Regia di Richard Glatzer, Wash Westmoreland vedi scheda film
Cos'è, in fondo, che convince di Still Alice e lo rende, più di ogni altro fattore, un lavoro valido, nonché un prodotto funzionale?
Per chi scrive, le suddette carte vincenti son da riscontrare nel fatto che gli autori non approfittino, con sgradevole e banale furbizia, della tematica trattata, non avvalendosi, di conseguenza, di scontati e drammatici manierismi formali, rinunciando, da un lato, all'enfasi stilistica, tipica, ad esempio, del cinema di Amenabar; dall'altro lato, rinunciando alla mise en scene fredda e distaccata, come insegna il cinema di Haneke.
Tirando le somme, l'aspetto trionfante di Still Alice risulta essere, appunto, il distacco dai (consueti) modus operandi sopracitati, avvalendosi, invece, di una mise en scene normale e sincera; la vicenda viene messa in scena, semplicemente, in maniera sobria, delicata e, soprattutto, onesta.
Tra l'altro, per il sottoscritto, è impossibile non citare l'importanza del finale: non è un ricordo figurato quello che Alice rimembra; ma è un ricordo filmato, nonché un filmino. Ecco che il Cinema rivela, per l'ennesima volta, tutta la sua potenzialità, dimostrando di essere il vero, solo e unico, contenitore di ricordi possibile oggi.
E l'ultima Immagine? Cos'è? Uno schermo bianco, controcampo salvifico del consueto schermo nero. Un oblio al contrario. Eden del ricordo. Il Non-ricordo dei ricordi.

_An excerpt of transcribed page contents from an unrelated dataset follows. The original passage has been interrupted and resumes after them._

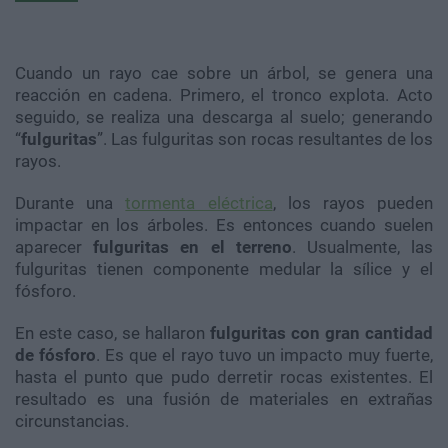
Cuando un rayo cae sobre un árbol, se genera una
reacción en cadena. Primero, el tronco explota. Acto
seguido, se realiza una descarga al suelo; generando
“
fulgurit
as
”. Las fulguritas son rocas resultantes de los
rayos.
Durante una
tormenta eléctrica
, los rayos pueden
impactar en los árboles. Es entonces cuando suelen
aparecer
fulguritas en el terreno
. Usualmente, las
fulguritas tienen componente medular la sílice y el
fósforo.
En este caso, se hallaron
fulguritas con gran cantidad
de fósforo
. Es que el rayo tuvo un impacto muy fuerte,
hasta el punto que pudo derretir rocas existentes. El
resultado es una fusión de materiales en extrañas
circunstancias.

E in quell'infinito bianco mnemonico, tramite una dissolvenza incrociata, appare STILL ALICE: in quell'immensità bianca, emerge il ricordo di sé, che tenta ostinatamente di r/esistere; emergono due parole, ad evidenziare, vista la dimensione delle suddette, l'importanza che queste hanno avuto nella vita della protagonista.